A DUST-DEVIL has been captured on video as it swept across a York nature reserve.

Cheryl Quinn took the video when she was on Clifton Backies last week, as the winds whipped up mown grass into a vortex as it crossed the field.

The video shows her dog watching in puzzled fascination at the phenomenon.

She posted the video on social media, saying: "It was very strange, the dogs were very confused, but it was great to see. Nature at its best, but I wouldn't want to be in the path of a tornado, they are a force not to be messed with, if what I saw yesterday was anything to go by!"

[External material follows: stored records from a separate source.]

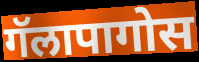
गॅलापागोस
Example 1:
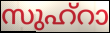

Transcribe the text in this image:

സുഹ്റാ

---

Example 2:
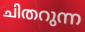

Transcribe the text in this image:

ചിതറുന്ന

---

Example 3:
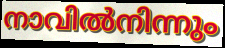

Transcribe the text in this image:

നാവിൽനിന്നും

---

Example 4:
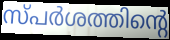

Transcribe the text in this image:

സ്പർശത്തിന്റെ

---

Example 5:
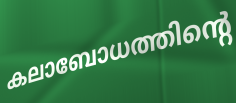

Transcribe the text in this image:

കലാബോധത്തിന്റെ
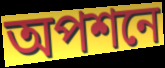
অপশনে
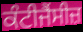
ਕੰਟੀਜੈਂਸੀਜ਼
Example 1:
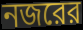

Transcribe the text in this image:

নজরের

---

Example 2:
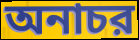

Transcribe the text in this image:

অনাচর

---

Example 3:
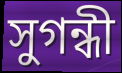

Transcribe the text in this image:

সুগন্ধী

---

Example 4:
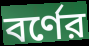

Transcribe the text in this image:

বর্ণের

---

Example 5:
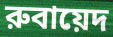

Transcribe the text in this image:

রুবায়েদ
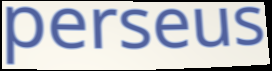
perseus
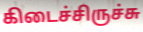
கிடைச்சிருச்சு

One person commented: "I've not seen this here before, but when I lived in the Arabian Gulf we got them a lot and we called them ‘Sand Devils’ . Indeed they are mini-tornadoes."

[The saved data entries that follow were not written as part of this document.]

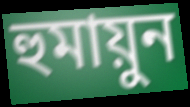
হুমায়ুন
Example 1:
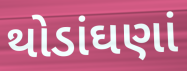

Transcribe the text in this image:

થોડાંઘણાં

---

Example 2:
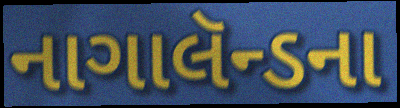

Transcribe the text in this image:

નાગાલૅન્ડના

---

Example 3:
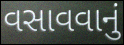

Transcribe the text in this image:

વસાવવાનું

Another said: "Aww, look at your dog. Got these a lot on the Canary Islands when I lived there many years ago, they could lift up umbrellas and sunbeds, quite funny at the time. Rare to see them here though, well caught on camera."

A third said: "I think they call them grass devils.It’s when breezes blow into a vortex and loose grass is sucked up and spins in the air like a mini tornado!"

Another said: "In Australia these are called a Willy-Willy and are mini cyclones caused by heat. Never seen one in the UK until now."

The Met Office said dust devils are a weather phenomenon that occurs when the ground gets very hot and strong convection occurs. This causes the hot air to rise rapidly, carrying dust or grass aloft. They only last a few minutes because cool air gets sucked into the base of the updraft, cooling the ground.